Here, in the middle of an autobiographical meditative poem about family and loss, is a litany of adroit examples of how different kinds of speakers might sing about their mothers’ nipples. In its rhythms, its wit and patterning, the poem becomes a language game, a catalogue of styles like fabric samples. It is as much, perhaps more, about manners of speech, as about experience. Or, to extend more credit to the enterprise, the poem is about how perspective and style—that of the utopian versus the capitalist, for example—shape perception.



H A S S ’ S   PASSAGE   IS  a lyric interlude in a more general meditation, but its medley of transformations is not so different from Wallace Stevens’s “Thirteen Ways of Looking at a Blackbird.” Hass’s poem might be called “Thirteen Ways of Speaking of My Mother’s Nipples.” The field of fantasia is not experience, but speech (a very specialized kind of experience). Hass’s poem “performs” the anthropological idea that language shapes perception, that cultural givens create variations in consciousness. Hass’s poem plays a speech game; and, through managements of style, it implies content. “My Mother’s Nipples” also is about how sophisticated we’ve become as readers—if a straightforward narrative is now considered obvious, and insufficiently subtle, an elliptical style-game like this one is challenging, a sport for the reader as well as the writer. Whereas before, careful readers might have explicated the psychosymbolic implications of, say, a barn owl in a poem, they now can savor the structuralist wit of diction shifts.

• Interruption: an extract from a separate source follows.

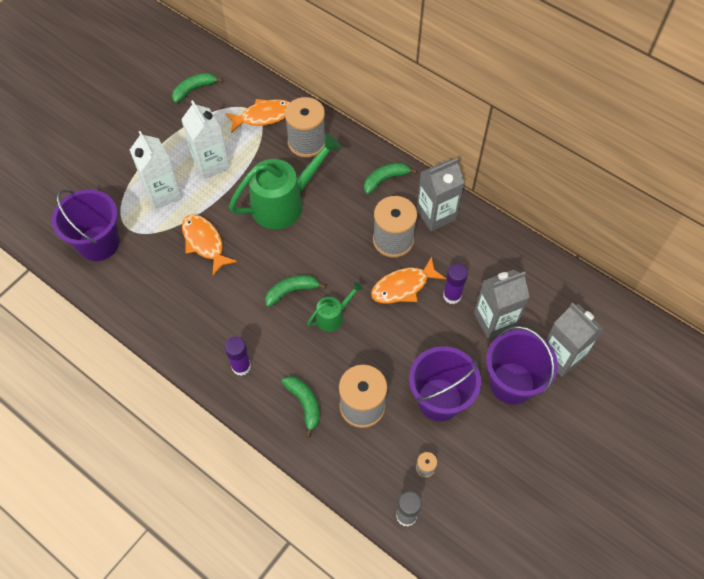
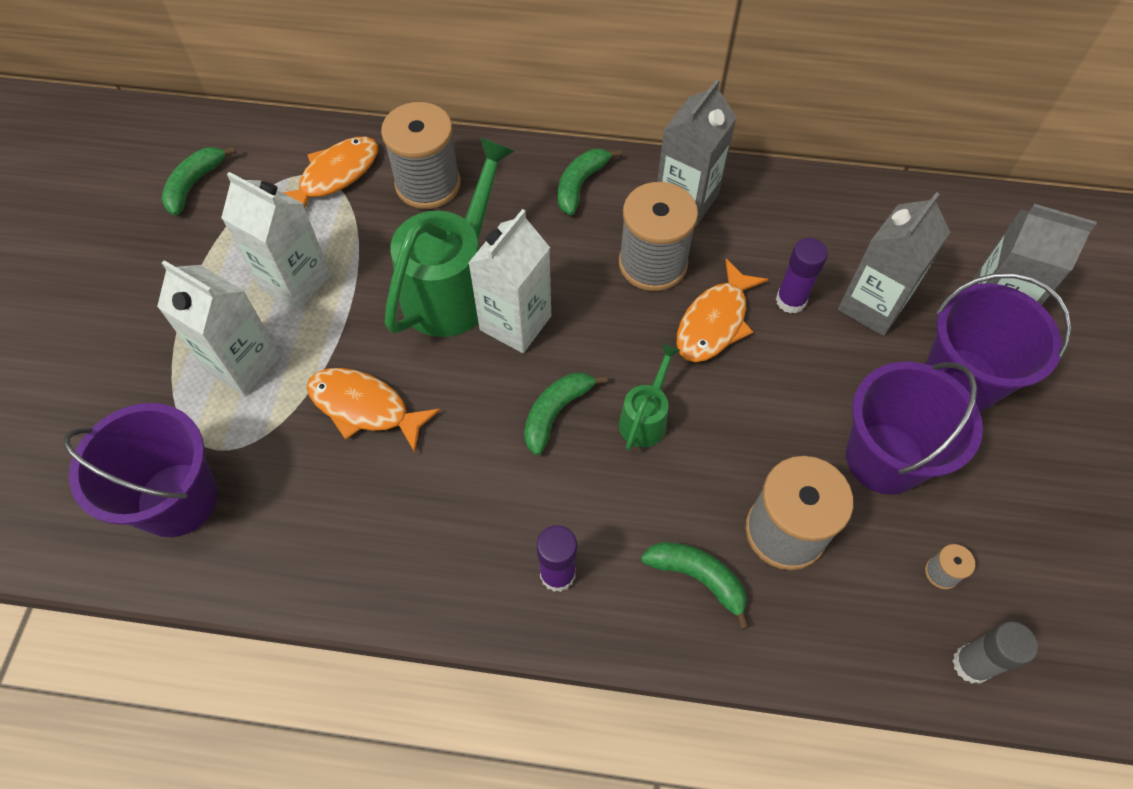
camera: 30 degrees left, 0 degrees up
(302, 237) = (515, 323): none -> white carton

That the poem is “fun” makes Hass’s poem consistent with the New Poetry. That this litany occurs in the work of an older poet, a senior poet, is only an indication of the pervasiveness of our changing, transforming aesthetics. Section 2 of “My Mother’s Nipples” exhibits gamesmanship, ironic playfulness, linguistic self-consciousness, and is style-intensive—an emissary of the New Poetry.